Find every line below with the string "wrist" and pick it out.
↓
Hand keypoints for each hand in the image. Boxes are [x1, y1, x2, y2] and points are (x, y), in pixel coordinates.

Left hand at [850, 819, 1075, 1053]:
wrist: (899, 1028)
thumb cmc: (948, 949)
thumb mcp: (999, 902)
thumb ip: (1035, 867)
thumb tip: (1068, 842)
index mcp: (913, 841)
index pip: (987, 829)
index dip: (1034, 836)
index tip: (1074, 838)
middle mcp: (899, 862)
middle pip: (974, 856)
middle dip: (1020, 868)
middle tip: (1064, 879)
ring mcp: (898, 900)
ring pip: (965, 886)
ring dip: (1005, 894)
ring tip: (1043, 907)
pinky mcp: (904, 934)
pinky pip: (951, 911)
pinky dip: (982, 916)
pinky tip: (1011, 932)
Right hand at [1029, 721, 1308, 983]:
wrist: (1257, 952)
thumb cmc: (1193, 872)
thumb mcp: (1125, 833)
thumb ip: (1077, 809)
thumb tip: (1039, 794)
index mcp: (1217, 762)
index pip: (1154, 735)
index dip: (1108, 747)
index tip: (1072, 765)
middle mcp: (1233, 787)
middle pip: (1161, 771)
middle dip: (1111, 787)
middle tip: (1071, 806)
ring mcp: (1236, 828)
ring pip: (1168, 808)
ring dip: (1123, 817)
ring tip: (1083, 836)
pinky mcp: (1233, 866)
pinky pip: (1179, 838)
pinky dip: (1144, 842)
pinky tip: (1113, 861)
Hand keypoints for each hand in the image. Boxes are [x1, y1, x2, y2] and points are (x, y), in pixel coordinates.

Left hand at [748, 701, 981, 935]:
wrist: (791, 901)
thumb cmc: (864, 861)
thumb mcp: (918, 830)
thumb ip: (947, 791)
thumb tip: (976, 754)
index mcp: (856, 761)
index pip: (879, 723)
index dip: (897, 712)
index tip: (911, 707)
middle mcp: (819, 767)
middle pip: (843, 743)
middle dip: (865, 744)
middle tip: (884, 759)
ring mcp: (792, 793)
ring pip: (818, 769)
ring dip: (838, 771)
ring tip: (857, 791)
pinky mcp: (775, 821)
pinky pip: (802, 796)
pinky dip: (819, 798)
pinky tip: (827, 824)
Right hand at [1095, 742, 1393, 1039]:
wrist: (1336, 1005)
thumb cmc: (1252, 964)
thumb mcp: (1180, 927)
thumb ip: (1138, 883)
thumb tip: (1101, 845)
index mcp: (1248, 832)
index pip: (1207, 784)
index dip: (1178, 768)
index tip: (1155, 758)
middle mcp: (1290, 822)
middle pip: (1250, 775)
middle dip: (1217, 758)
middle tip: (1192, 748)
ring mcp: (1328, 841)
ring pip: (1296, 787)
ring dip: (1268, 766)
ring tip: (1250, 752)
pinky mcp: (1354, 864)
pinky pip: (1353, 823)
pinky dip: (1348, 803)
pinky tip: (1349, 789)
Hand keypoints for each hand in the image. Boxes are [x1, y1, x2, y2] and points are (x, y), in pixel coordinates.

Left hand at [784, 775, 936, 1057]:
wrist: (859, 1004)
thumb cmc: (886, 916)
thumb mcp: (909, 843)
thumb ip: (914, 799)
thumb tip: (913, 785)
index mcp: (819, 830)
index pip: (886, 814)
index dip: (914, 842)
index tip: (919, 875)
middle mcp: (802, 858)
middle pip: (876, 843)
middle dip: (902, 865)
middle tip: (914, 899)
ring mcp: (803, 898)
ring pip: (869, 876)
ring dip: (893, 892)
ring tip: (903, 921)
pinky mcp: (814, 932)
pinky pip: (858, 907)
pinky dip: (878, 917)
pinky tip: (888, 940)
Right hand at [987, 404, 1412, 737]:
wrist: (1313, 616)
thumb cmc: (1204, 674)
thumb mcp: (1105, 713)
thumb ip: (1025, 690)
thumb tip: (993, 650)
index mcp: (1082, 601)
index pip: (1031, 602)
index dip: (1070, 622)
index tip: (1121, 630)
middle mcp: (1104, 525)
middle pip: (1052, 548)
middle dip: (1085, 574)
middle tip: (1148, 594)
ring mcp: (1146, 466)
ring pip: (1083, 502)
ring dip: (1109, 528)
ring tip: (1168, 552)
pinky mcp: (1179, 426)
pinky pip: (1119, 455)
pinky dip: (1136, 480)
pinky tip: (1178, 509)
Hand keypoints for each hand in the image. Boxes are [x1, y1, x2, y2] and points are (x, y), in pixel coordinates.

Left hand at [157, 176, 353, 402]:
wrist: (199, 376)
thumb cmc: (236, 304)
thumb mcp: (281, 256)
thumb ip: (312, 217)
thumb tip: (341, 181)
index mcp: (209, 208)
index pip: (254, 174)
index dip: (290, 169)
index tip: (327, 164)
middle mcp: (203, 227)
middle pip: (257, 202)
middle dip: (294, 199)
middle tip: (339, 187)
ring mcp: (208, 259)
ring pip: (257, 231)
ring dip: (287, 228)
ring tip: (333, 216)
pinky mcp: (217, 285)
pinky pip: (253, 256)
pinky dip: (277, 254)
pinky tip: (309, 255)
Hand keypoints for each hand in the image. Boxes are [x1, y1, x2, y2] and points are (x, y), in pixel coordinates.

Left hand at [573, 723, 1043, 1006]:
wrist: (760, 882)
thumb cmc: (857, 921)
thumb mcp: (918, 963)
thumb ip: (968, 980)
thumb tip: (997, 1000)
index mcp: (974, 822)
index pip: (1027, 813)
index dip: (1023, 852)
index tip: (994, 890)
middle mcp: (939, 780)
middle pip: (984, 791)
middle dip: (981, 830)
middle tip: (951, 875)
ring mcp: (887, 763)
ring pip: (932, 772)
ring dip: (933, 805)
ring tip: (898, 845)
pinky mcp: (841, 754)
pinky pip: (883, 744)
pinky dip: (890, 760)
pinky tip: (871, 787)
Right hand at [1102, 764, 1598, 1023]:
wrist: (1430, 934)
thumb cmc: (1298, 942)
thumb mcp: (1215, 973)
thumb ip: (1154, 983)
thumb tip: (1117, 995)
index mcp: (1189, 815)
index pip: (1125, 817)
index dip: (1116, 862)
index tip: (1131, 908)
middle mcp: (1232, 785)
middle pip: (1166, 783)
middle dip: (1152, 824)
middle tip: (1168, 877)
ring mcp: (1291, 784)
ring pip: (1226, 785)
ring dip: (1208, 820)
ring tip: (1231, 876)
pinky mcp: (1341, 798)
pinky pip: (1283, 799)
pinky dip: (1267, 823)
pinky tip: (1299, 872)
↑
*Output for this task*
wrist: (899, 1028)
wrist: (1257, 952)
wrist: (791, 901)
wrist: (1336, 1005)
wrist: (859, 1004)
wrist: (1313, 616)
wrist: (199, 376)
wrist: (760, 882)
wrist: (1430, 934)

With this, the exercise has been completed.